Despite spending lots of money on health care and we do spend a lot, nearly twice as much per capita as other developed countries, we are not getting much bang for our buck. A study in the Journal of the American Medical Association last year ranked the U.S. dead last among 11 developed countries in infant mortality and life expectancy.
The solution to this problem is expanding one of the most popular and successful government programs ever, Medicare to the entire U.S. population.
Critics say that this is unaffordable. Not true. What we cannot afford is to perpetuate a system where bureaucratic waste now accounts for over one-third of all health care costs.
Studies indicate that moving from private insurance to Medicare, which has much lower administrative costs and has a fee schedule that limits costs, could save more than $500 billion annually. This combined with further savings from a reformed system of prescription drug pricing, would be more than enough to pay for expanding coverage to all citizens. The savings would also result in the elimination of all co-pays and deductibles and provide for expanding coverage to include dental care, vision care, mental health and prescription drugs. These are services that my patients often cannot afford.

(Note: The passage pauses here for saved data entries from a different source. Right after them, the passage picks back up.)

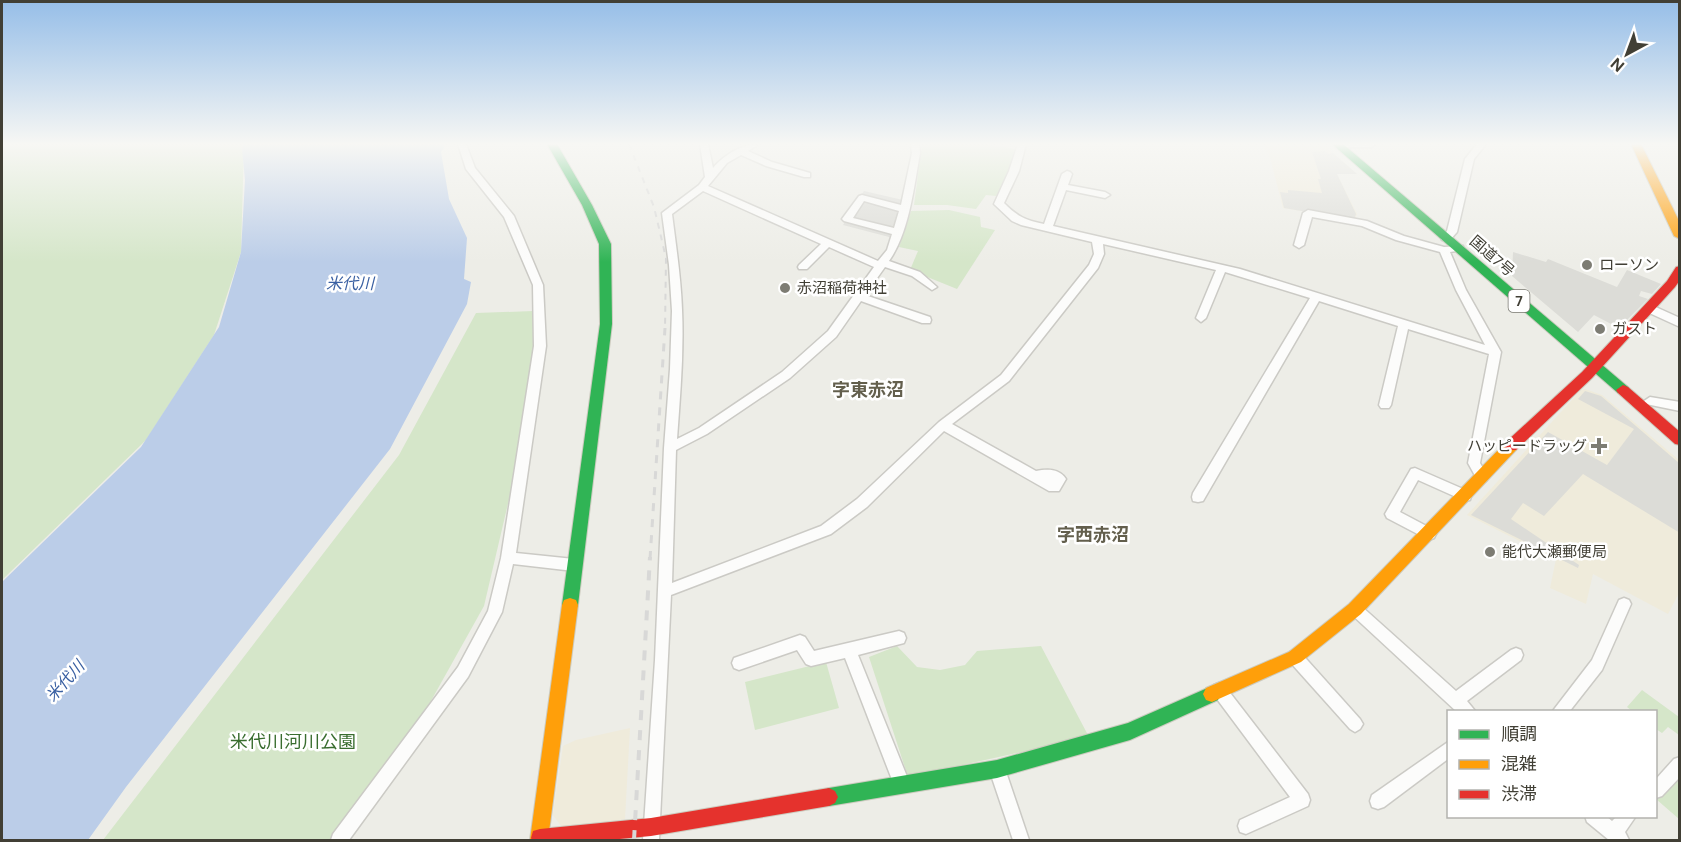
<svg xmlns="http://www.w3.org/2000/svg" width="1681" height="842" viewBox="0 0 1681 842" font-family="'DM Sans','Noto Sans JP',sans-serif">
<style>
.commercial{fill:#efebdb}
.green{fill:#d5e6c9}
.parking{fill:#dcdcd7}
.water{fill:#bbcde8}
.lines{fill:none;stroke-linecap:round;stroke-linejoin:round}
.street-casing{stroke:#cbcac5;stroke-width:3}
.fast-casing{stroke:#cccbbf;stroke-width:2}
.slow-casing{stroke:#cccbbf;stroke-width:2}
.jam-casing{stroke:#cccbbf;stroke-width:2}
.street{fill:#fcfcfb;fill-rule:evenodd}
.fast{fill:#30b455;fill-rule:evenodd}
.slow{fill:#ff9f0a;fill-rule:evenodd}
.jam{fill:#e5322d;fill-rule:evenodd}
.rail-far2{stroke:#d8d8d7;stroke-width:2;stroke-dasharray:6 6;stroke-linecap:butt}
.rail-far1{stroke:#d8d8d7;stroke-width:3;stroke-dasharray:8 8;stroke-linecap:butt}
.rail{stroke:#d8d8d7;stroke-width:4;stroke-dasharray:10 10;stroke-linecap:butt}
.poi-dot{fill:#7d7c73;stroke:#fff;stroke-width:2}
.labels{text-anchor:middle;dominant-baseline:central;stroke-width:5;stroke-linejoin:round;paint-order:stroke}
.shield{fill:#fff;stroke:#7a7972;stroke-width:1.5}
.shield-label{font-size:14px;font-weight:bold;fill:#413f35}
.street-label{font-size:15px;fill:#413f35;stroke:#fff}
.poi-label{font-size:15px;fill:#413f35;stroke:#fff;text-anchor:start}
.water-label{font-size:16px;font-style:italic;fill:#3a60a2;stroke:#fff}
.quarter-label{font-size:18px;font-weight:bold;fill:#635f4d;stroke:#fff}
.near-park-label{font-size:18px;fill:#396d2f;stroke:#fff}
</style>
<rect width="100%" height="100%" fill="#edede7"/>
<g class="commercial">
<polygon points="1262,144 1323,144 1357,174 1337,174 1357,214 1355,220 1283,208 1269,154"/>
<polygon points="1585,389 1602,395 1679,460 1679,593 1668,614 1593,574 1586,604 1550,588 1556,559 1467,515 1581,390"/>
<polygon points="630,728 625,819 564,830 553,815 563,746 576,740"/>
</g>
<g class="green">
<polygon points="2,144 244,144 241,252 214,335 146,440 2,580"/>
<polygon points="922,144 984,144 1016,149 1012,170 996,196 986,195 976,209 947,205 914,205"/>
<polygon points="949,210 980,217 981,227 995,230 957,289 910,270 918,251 899,247 911,211"/>
<polygon points="533,311 535,351 510,495 484,606 427,708 344,827 333,840 103,840 399,455 476,313"/>
<polygon points="897,646 917,667 940,670 965,665 977,651 1041,646 1089,737 908,777 869,657"/>
<polygon points="826,662 839,708 755,730 745,682"/>
<polygon points="1642,690 1679,717 1679,735 1668,727 1662,733 1656,729 1656,712 1632,711 1627,707"/>
<polygon points="1675,779 1679,783 1679,819 1656,799"/>
</g>
<g class="parking">
<polygon points="1325,151 1328,154 1333,153 1357,174 1337,174 1356,214 1354,220 1284,208 1280,192 1288,193 1288,190 1322,193 1318,179 1321,179 1312,152"/>
<polygon points="864,191 903,200 893,238 843,225"/>
<polygon points="1513,252 1546,262 1548,259 1617,287 1627,270 1661,284 1652,294 1641,291 1639,296 1648,299 1622,325 1616,322 1613,325 1594,315 1578,332 1512,276"/>
<polygon points="1585,391 1601,396 1679,463 1680,533 1583,474 1544,516 1523,503 1511,519 1579,565 1578,568 1471,515 1548,432 1607,465 1634,429 1578,399"/>
</g>
<polygon class="water" points="244,144 446,144 441,152 449,199 467,238 464,279 471,282 467,304 390,449 126,787 88,840 2,840 2,582 141,447 219,327 241,252 245,180 242,149"/>
<g class="lines">
<g class="street-casing">
<g id="street">
<polygon points="458,144 466,144 475,168 514,216 543,285 546,346 516,553 574,559 579,561 581,565 579,569 574,571 513,564 502,612 468,677 349,840 331,840 333,834 458,667 488,611 501,558 534,346 533,285 504,217 466,169"/>
<path d="M 700,144 L 708,144 L 713,168 C 724,155 742,144 759,144 L 748,151 L 772,162 L 810,173 L 810,177 L 804,177 L 766,166 L 741,155 L 727,163 L 708,186 L 878,261 L 887,250 L 892,234 L 844,221 L 842,219 L 859,196 L 862,195 L 901,205 L 912,153 L 911,144 L 919,144 L 920,153 C 914,187 909,233 889,261 L 920,272 L 937,287 L 932,290 L 912,276 L 885,267 L 865,295 L 930,317 L 931,320 L 930,323 L 922,323 L 861,301 L 836,337 L 790,378 L 707,434 L 676,450 L 672,583 L 821,526 L 857,499 L 939,422 L 1001,375 L 1089,265 L 1094,254 L 1092,242 L 1021,225 L 1012,221 L 994,204 L 1009,171 L 1018,144 L 1026,144 L 1019,171 L 1004,203 C 1018,217 1025,220 1044,224 L 1062,174 L 1067,171 L 1070,172 L 1072,174 L 1068,185 L 1105,192 L 1110,195 L 1105,198 L 1066,190 L 1053,226 L 1240,269 L 1485,345 L 1456,290 L 1440,252 L 1396,240 L 1362,226 L 1312,217 L 1304,245 L 1299,248 L 1294,245 L 1303,213 L 1308,210 L 1367,221 L 1404,236 L 1444,247 L 1463,246 L 1463,250 L 1450,252 L 1466,290 L 1501,352 L 1480,463 L 1488,477 L 1486,481 L 1478,481 L 1468,463 L 1489,354 L 1408,329 L 1391,405 L 1389,408 L 1381,408 L 1379,405 L 1398,326 L 1319,301 L 1203,501 L 1198,502 L 1193,501 L 1192,497 L 1193,493 L 1310,298 L 1225,272 L 1206,318 L 1201,322 L 1196,318 L 1216,270 L 1103,244 L 1104,254 L 1098,268 L 1009,381 L 952,424 L 1036,471 C 1047,469 1059,468 1066,479 L 1059,491 L 1049,491 L 944,431 L 867,507 L 831,534 L 671,595 L 659,840 L 643,840 L 655,660 L 664,448 L 670,369 L 672,311 L 669,265 L 662,213 L 699,185 L 705,177 ZM 703,191 L 821,244 L 799,265 L 798,267 L 799,269 L 807,269 L 829,247 L 874,267 L 828,331 L 782,372 L 699,428 L 677,439 C 680,396 684,353 682,310 C 681,278 676,246 672,214 ZM 864,201 L 899,211 L 894,228 L 853,218 Z"/>
<polygon points="1334,144 1375,144 1371,147 1338,147"/>
<polygon points="1477,144 1486,144 1474,159 1457,232 1450,240 1442,240 1441,238 1447,231 1465,159"/>
<polygon points="1649,304 1680,318 1680,327 1645,311 1644,308"/>
<polygon points="1650,397 1680,402 1680,411 1646,404 1644,401"/>
<polygon points="1415,468 1470,492 1471,496 1470,500 1465,501 1418,480 1400,512 1434,530 1436,534 1434,538 1429,540 1387,518 1385,514 1411,469"/>
<polygon points="1624,598 1629,600 1631,604 1602,670 1569,712 1552,712 1592,660 1619,600"/>
<polygon points="1355,603 1360,605 1456,691 1511,650 1516,648 1521,650 1523,655 1521,660 1467,701 1476,712 1457,712 1350,613 1348,609 1350,605"/>
<polygon points="899,631 904,633 906,638 904,643 858,655 910,784 908,790 902,792 896,790 845,658 811,666 806,664 797,650 739,670 734,668 732,663 734,658 800,635 805,637 814,651"/>
<polygon points="1295,650 1300,652 1360,719 1363,724 1360,729 1355,732 1350,729 1290,662 1288,657 1290,652"/>
<polygon points="1219,683 1224,685 1308,794 1310,800 1308,806 1246,834 1240,832 1238,826 1240,820 1290,797 1214,695 1211,690 1214,685"/>
<polygon points="1448,742 1448,759 1384,807 1378,809 1372,807 1370,801 1372,795"/>
<polygon points="1680,757 1680,777 1662,796 1656,798 1656,779 1674,759"/>
<polygon points="997,761 1003,763 1005,769 1029,840 1013,840 989,769 991,763"/>
<polygon points="1585,816 1606,816 1612,821 1617,816 1636,816 1625,832 1629,840 1609,840 1587,822"/>
</g>
</g>
<g class="fast-casing">
<g id="fast">
<polygon points="547,144 557,144 592,205 611,244 612,324 578,605 576,610 570,612 564,610 562,605 600,324 599,244 582,205"/>
<polygon points="1332,144 1343,144 1628,387 1630,390 1628,393 1618,393"/>
<polygon points="1212,686 1218,688 1221,694 1218,700 1130,740 997,778 829,806 823,803 820,797 823,791 829,788 997,760 1128,723"/>
</g>
</g>
<g class="slow-casing">
<g id="slow">
<polygon points="1631,144 1641,144 1680,223 1680,239 1674,236"/>
<polygon points="1511,441 1516,442 1518,446 1516,450 1361,614 1301,662 1212,702 1206,700 1203,694 1206,688 1289,652 1349,604 1506,442"/>
<polygon points="570,598 576,600 578,605 548,840 530,840 562,605 564,600"/>
</g>
</g>
<g class="jam-casing">
<g id="jam">
<polygon points="1680,266 1680,280 1675,287 1592,378 1516,450 1506,450 1504,446 1506,442 1582,372 1667,281 1676,267"/>
<polygon points="1623,385 1628,387 1680,432 1680,445 1675,444 1618,393 1616,390"/>
<polygon points="829,788 835,791 838,797 835,803 829,806 651,836 609,840 532,840 531,838 533,831 540,829 651,818"/>
</g>
</g>
<use href="#street" class="street"/>
<use href="#fast" class="fast"/>
<use href="#slow" class="slow"/>
<use href="#jam" class="jam"/>
<polyline class="rail-far2" points="629,144 654,207 666,258 665,330"/>
<polyline class="rail-far1" points="650,559 665,328"/>
<polyline class="rail" points="634,840 650,557"/>
</g>
<linearGradient id="sky" x2="0" y2="1"><stop stop-color="#96bee8"/><stop offset="0.55" stop-color="#f7f7f4"/><stop offset="1" stop-color="#f7f7f4" stop-opacity="0"/></linearGradient>
<rect width="1681" height="262" fill="url(#sky)"/>
<g class="poi-dot">
<circle cx="1587" cy="265" r="6"/>
<circle cx="785" cy="288" r="6"/>
<circle cx="1600" cy="329" r="6"/>
<path d="M1596 437h6v6h6v6h-6v6h-6v-6h-6v-6h6z"/>
<circle cx="1490" cy="552" r="6"/>
</g>
<g class="labels">
<rect class="shield" x="1508.5" y="290" width="21" height="22" rx="4.5"/>
<g class="shield-label">
<text x="1519" y="301">7</text>
</g>
<g class="street-label">
<text transform="translate(1492 256) rotate(41)">国道7号</text>
</g>
<g class="poi-label">
<text x="1599" y="265">ローソン</text>
<text x="797" y="288">赤沼稲荷神社</text>
<text x="1612" y="329">ガスト</text>
<text x="1587" y="446" text-anchor="end">ハッピードラッグ</text>
<text x="1502" y="552">能代大瀬郵便局</text>
</g>
<g class="water-label">
<text x="350" y="283">米代川</text>
<text transform="translate(65 681) rotate(-48)">米代川</text>
</g>
<g class="quarter-label">
<text x="868" y="390">字東赤沼</text>
<text x="1093" y="535">字西赤沼</text>
</g>
<g class="near-park-label">
<text x="293" y="742">米代川河川公園</text>
</g>
</g>
<rect width="1681" height="842" fill="none" stroke="#413f35" stroke-width="6"/>
<rect x="1447" y="710" width="210" height="108" fill="#ffffff" stroke="#b3b2ae" stroke-width="1.5"/>
<rect x="1459" y="730" width="30" height="9" fill="#30b455" stroke="#b3b2ae" stroke-width="1.5"/>
<text x="1501" y="740" font-size="18" fill="#413f35">順調</text>
<rect x="1459" y="760" width="30" height="9" fill="#ff9f0a" stroke="#b3b2ae" stroke-width="1.5"/>
<text x="1501" y="770" font-size="18" fill="#413f35">混雑</text>
<rect x="1459" y="790" width="30" height="9" fill="#e5322d" stroke="#b3b2ae" stroke-width="1.5"/>
<text x="1501" y="800" font-size="18" fill="#413f35">渋滞</text>
<g transform="translate(1627 54) rotate(221)" stroke="#ffffff" stroke-width="4.5" paint-order="stroke">
<path d="M0-4.5L10 22L0 15L-10 22Z" fill="#413f35"/>
<text y="-9" font-size="16" font-weight="bold" text-anchor="middle" fill="#413f35">N</text>
</g>
</svg>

What about taking away the freedom of people to chose their own health insurance? In my experience, my senior patients love traditional Medicare because they can go to any doctor and hospital and with a supplemental policy all of their costs are covered with the exception of some prescription drugs. Meanwhile, my younger patients and I fight a constant battle with private insurance companies who make money by restricting patients choices and limiting care.
Lastly some say Medicare for All would be tantamount to “socialized medicine.” Nothing could be further from the truth. Doctors and hospitals would remain as private entities. My patients would love to be able to change jobs, start a new business or retire early without fear of losing insurance coverage.
In fact implementing Medicare for All would restore free choice to health care. We need a system where doctors and patients together can make medical decisions unencumbered by insurance companies whose profits are dependent on limiting and denying care.
Our 50-year experience with health care being run by the free market has failed. It’s time to take a bold step forward by passing and implementing Medicare For All legislation. This means: “everybody in, no one left out.”